I’m just fortunate to have all these people as friends. The thing about these people is that they are more interested in talking to students than you think they are. There’s one way where you’d be like, “Oh, this person would never want to be bothered…” but it’s fascinating how much they get from that energy. The ability to talk to smart people who are from a different generation keeps ideas fresh for everybody. I’ll try to keep doing that. 

MD: What was the hardest part of your academic career journey?

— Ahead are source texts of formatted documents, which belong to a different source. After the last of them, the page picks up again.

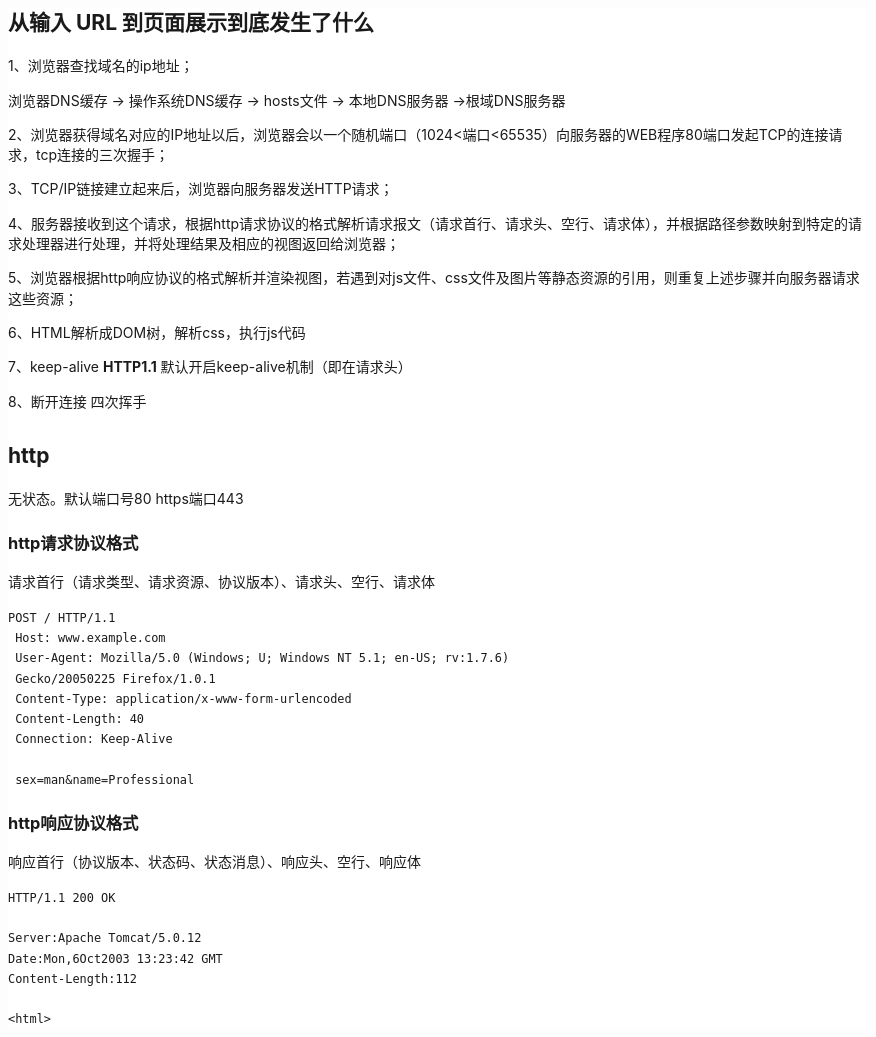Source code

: 





## 从输入 URL 到页面展示到底发生了什么

1、浏览器查找域名的ip地址；

浏览器DNS缓存 -> 操作系统DNS缓存 -> hosts文件 -> 本地DNS服务器 ->根域DNS服务器 

2、浏览器获得域名对应的IP地址以后，浏览器会以一个随机端口（1024<端口<65535）向服务器的WEB程序80端口发起TCP的连接请求，tcp连接的三次握手；

3、TCP/IP链接建立起来后，浏览器向服务器发送HTTP请求；

4、服务器接收到这个请求，根据http请求协议的格式解析请求报文（请求首行、请求头、空行、请求体），并根据路径参数映射到特定的请求处理器进行处理，并将处理结果及相应的视图返回给浏览器；

5、浏览器根据http响应协议的格式解析并渲染视图，若遇到对js文件、css文件及图片等静态资源的引用，则重复上述步骤并向服务器请求这些资源；

6、HTML解析成DOM树，解析css，执行js代码

7、keep-alive **HTTP1.1** 默认开启keep-alive机制（即在请求头）

8、断开连接 四次挥手



## http

无状态。默认端口号80 https端口443

### http请求协议格式

请求首行（请求类型、请求资源、协议版本）、请求头、空行、请求体

```
POST / HTTP/1.1
 Host: www.example.com
 User-Agent: Mozilla/5.0 (Windows; U; Windows NT 5.1; en-US; rv:1.7.6)
 Gecko/20050225 Firefox/1.0.1
 Content-Type: application/x-www-form-urlencoded
 Content-Length: 40
 Connection: Keep-Alive

 sex=man&name=Professional  
```



### http响应协议格式

响应首行（协议版本、状态码、状态消息）、响应头、空行、响应体

```
HTTP/1.1 200 OK

Server:Apache Tomcat/5.0.12
Date:Mon,6Oct2003 13:23:42 GMT
Content-Length:112

<html>
```

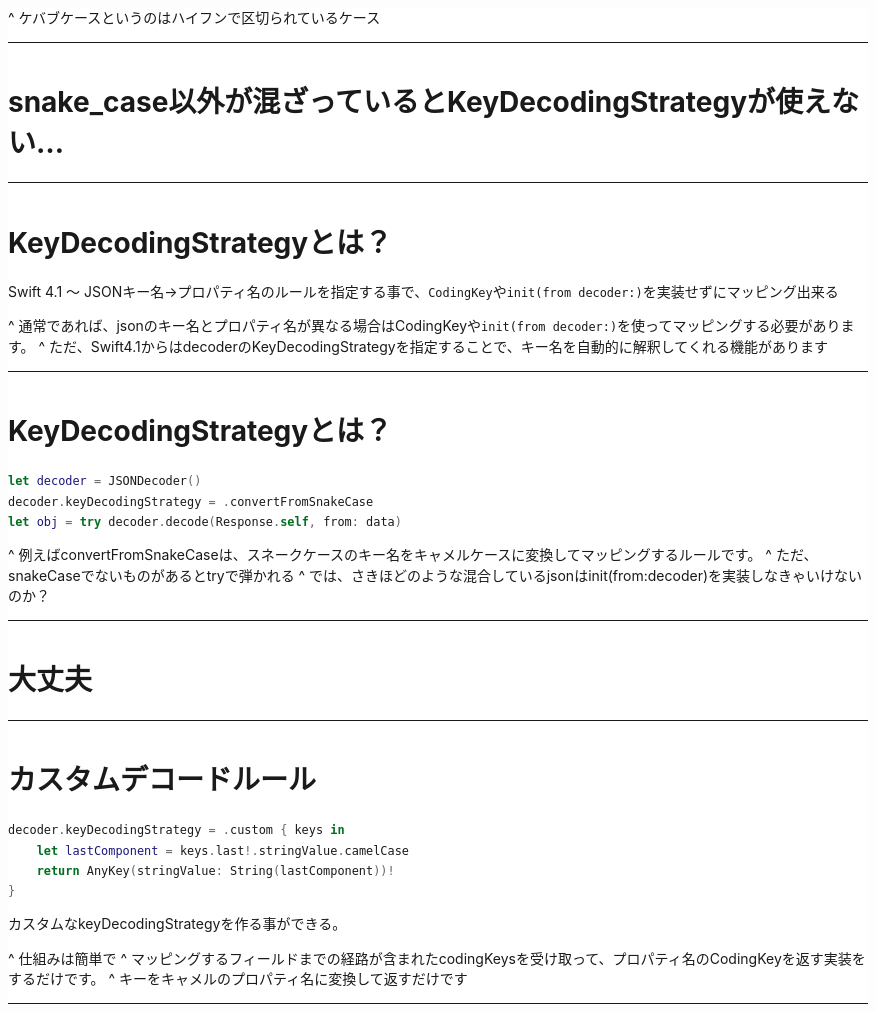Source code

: ^ ケバブケースというのはハイフンで区切られているケース

---

# snake_case以外が混ざっているとKeyDecodingStrategyが使えない…

---

# KeyDecodingStrategyとは？

Swift 4.1 〜
JSONキー名->プロパティ名のルールを指定する事で、`CodingKey`や`init(from decoder:)`を実装せずにマッピング出来る

^ 通常であれば、jsonのキー名とプロパティ名が異なる場合はCodingKeyや`init(from decoder:)`を使ってマッピングする必要があります。
^ ただ、Swift4.1からはdecoderのKeyDecodingStrategyを指定することで、キー名を自動的に解釈してくれる機能があります

---

# KeyDecodingStrategyとは？

```swift
let decoder = JSONDecoder()
decoder.keyDecodingStrategy = .convertFromSnakeCase
let obj = try decoder.decode(Response.self, from: data)
```

^ 例えばconvertFromSnakeCaseは、スネークケースのキー名をキャメルケースに変換してマッピングするルールです。
^ ただ、snakeCaseでないものがあるとtryで弾かれる
^ では、さきほどのような混合しているjsonはinit(from:decoder)を実装しなきゃいけないのか？

---

# 大丈夫

---

# カスタムデコードルール

```swift
decoder.keyDecodingStrategy = .custom { keys in
    let lastComponent = keys.last!.stringValue.camelCase
    return AnyKey(stringValue: String(lastComponent))!
}
```

カスタムなkeyDecodingStrategyを作る事ができる。

^ 仕組みは簡単で
^ マッピングするフィールドまでの経路が含まれたcodingKeysを受け取って、プロパティ名のCodingKeyを返す実装をするだけです。
^ キーをキャメルのプロパティ名に変換して返すだけです

---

MS: It’s the balance. Balancing thinking transgressively with the canon. I don’t speak traditional African languages. I didn’t study at the University of Timbuktu. I’m a very traditionally educated person: Jesuits, the Naval Academy, University of Chicago, and Brown. These are not outside the mainstream institutions.

Like, I like reading St. Augustine, I really enjoy it. I enjoy what St. Augustine was saying back in the 300s when he wrote “City of God.” So the question is, “how do we then use that in our contemporary moment to create a type of transgressive political project for transgressive ways of thinking? That’s probably the hardest thing—not even the hardest thing. That’s the thing when you really get down to it. That’s what we’re up to. 

So it kind of performs itself in certain ways. That’s always been the biggest challenge. Even intellectually, when I was in grad school, I was lucky being able to go to Brown, where they didn’t have disciplinary boundaries. So when I finished my basic courses in Africana studies, I was never over there anymore. I was in comp lit, I was in philosophy, in the German studies department, I was taking religious studies classes, so I was trying to absorb this information to create a particular type of intellectual genealogy that then I could use to think about things differently. Understanding the roles of cultural limitations and the limitations of the ideas that have been introduced to me: that’s the challenge.


This interview has been edited for clarity and length.